Corneal dystrophies are a group of hereditary disorders limited to the cornea, most often characterized by the abnormal accumulation of material in its layers, which can lead to visual impairment. These diseases are usually bilateral, but there can be differences in the progression of the dystrophy between the eyes. In recent years, significant progress has been made in identifying the causative genes behind inherited corneal dystrophies [1]. The International Committee for the Classification of Corneal Dystrophies (IC3D) was created in 2005 to develop a classification system integrating information on phenotype, histopathology, and genetic data. Recently, the committee published the 3rd edition of the classification, including now 22 entities [2].
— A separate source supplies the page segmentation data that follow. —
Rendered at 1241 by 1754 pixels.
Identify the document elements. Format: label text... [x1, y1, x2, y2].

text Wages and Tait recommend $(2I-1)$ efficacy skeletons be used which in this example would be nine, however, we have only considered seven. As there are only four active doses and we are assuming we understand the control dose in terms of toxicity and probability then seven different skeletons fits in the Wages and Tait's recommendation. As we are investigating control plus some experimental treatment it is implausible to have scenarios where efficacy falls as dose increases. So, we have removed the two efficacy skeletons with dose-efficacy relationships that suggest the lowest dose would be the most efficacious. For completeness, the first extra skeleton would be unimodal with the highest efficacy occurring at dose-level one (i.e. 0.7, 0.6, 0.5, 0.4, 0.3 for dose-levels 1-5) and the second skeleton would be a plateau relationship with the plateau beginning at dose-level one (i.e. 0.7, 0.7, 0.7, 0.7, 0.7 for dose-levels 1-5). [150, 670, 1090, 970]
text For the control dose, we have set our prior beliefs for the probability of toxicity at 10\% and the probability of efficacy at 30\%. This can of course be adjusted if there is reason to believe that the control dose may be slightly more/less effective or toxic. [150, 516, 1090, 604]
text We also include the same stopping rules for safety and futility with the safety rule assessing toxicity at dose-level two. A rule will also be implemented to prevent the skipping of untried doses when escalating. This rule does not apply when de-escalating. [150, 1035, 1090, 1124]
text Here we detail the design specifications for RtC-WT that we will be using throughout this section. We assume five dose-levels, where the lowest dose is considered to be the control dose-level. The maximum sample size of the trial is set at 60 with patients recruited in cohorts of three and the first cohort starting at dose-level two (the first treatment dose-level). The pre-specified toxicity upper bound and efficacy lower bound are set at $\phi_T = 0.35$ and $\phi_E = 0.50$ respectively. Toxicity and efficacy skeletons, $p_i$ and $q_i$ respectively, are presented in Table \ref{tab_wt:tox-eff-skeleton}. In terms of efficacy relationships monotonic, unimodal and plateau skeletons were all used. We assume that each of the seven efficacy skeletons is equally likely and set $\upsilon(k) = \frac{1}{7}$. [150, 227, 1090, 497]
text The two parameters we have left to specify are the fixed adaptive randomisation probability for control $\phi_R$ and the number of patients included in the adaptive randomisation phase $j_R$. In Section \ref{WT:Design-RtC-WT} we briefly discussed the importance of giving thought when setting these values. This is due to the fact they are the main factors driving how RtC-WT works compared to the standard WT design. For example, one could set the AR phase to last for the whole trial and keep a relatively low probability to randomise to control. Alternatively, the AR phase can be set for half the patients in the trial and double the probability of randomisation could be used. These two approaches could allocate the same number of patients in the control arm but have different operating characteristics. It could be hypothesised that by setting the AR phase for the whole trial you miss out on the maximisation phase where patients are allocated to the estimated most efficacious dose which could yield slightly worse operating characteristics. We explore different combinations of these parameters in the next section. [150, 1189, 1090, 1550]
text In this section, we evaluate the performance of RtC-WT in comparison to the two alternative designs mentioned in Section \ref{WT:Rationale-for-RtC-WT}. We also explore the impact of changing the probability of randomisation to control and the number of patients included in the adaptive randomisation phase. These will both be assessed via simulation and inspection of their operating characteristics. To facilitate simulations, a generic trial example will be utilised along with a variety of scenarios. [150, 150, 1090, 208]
In this issue, Braddock et al. [3] present an autosomal dominant corneal stromal dystrophy in a pedigree with eight affected individuals in three generations. They found a very likely pathogenic variant in a new causative gene, SPARCL1. The affected individual had diffuse haze in the corneal stroma (the middle, thickest cellular layer of the cornea). Other corneal layers as well as other parts of the eye were unaffected, making it the possible 8th corneal stromal dystrophy. Corneal findings resemble pre-Descemet corneal dystrophy (PDCD) so far without known genetic cause [2], but the authors note that the haze was present in the anterior and mid-stroma, whereas PCCD, as its name indicates, is located in the posterior stroma, making the authors’ dystrophy likely a new entity. Braddock et al. excluded variants from all known corneal dystrophy genes and identified a segregating missense variant in the SPARCL1 gene, which has not been previously linked to any corneal dystrophy. Interestingly, SPARCL1 stimulates the expression of decorin [4], a known gene behind congenital stromal corneal dystrophy (CSCD), making this gene functionally a plausible cause for the new dystrophy.

The stop-codon-introducing variants in the DCN gene result in the production of an abnormally short version of the decorin protein, which disrupts normal collagen structure and function within the corneal stroma, affecting its transparency [5]. In their paper, the authors show immunohistochemical data about the localization and expression levels of these two proteins; decorin was downregulated in the affected stroma, but SPARCL1 was upregulated in the epithelial layer, which is not the pathologically affected layer. DCN is also lost together with keratocan (KERA), lumican (LUM), and epiphycan (EPYC) in posterior amorphous stromal dystrophy (PACD), which is characterized by stromal opacities in the first decade of life [6]. It is hoped that research will continue and show precisely how SPARCL1 protein may affect decorin and other stromal molecular components.

The variant and gene, SPARCL1, indeed is a possible cause for new corneal dystrophy, but because only one family is presented, we need to wait for new unrelated affected patients with pathogenic variants in the same gene to emerge. Therefore, this article is important so that inherited corneal dystrophy researchers can now examine the SPARCL1 gene in their genetically unsolved samples, and the gene can be added to clinical gene panels. The future will show whether this finding is ultrarare or rather turns out to be a frequent cause of stromal dystrophy. Further, because the phenotype had a relatively late onset, it is interesting to see the evolving phenotypic spectrum of this corneal dystrophy.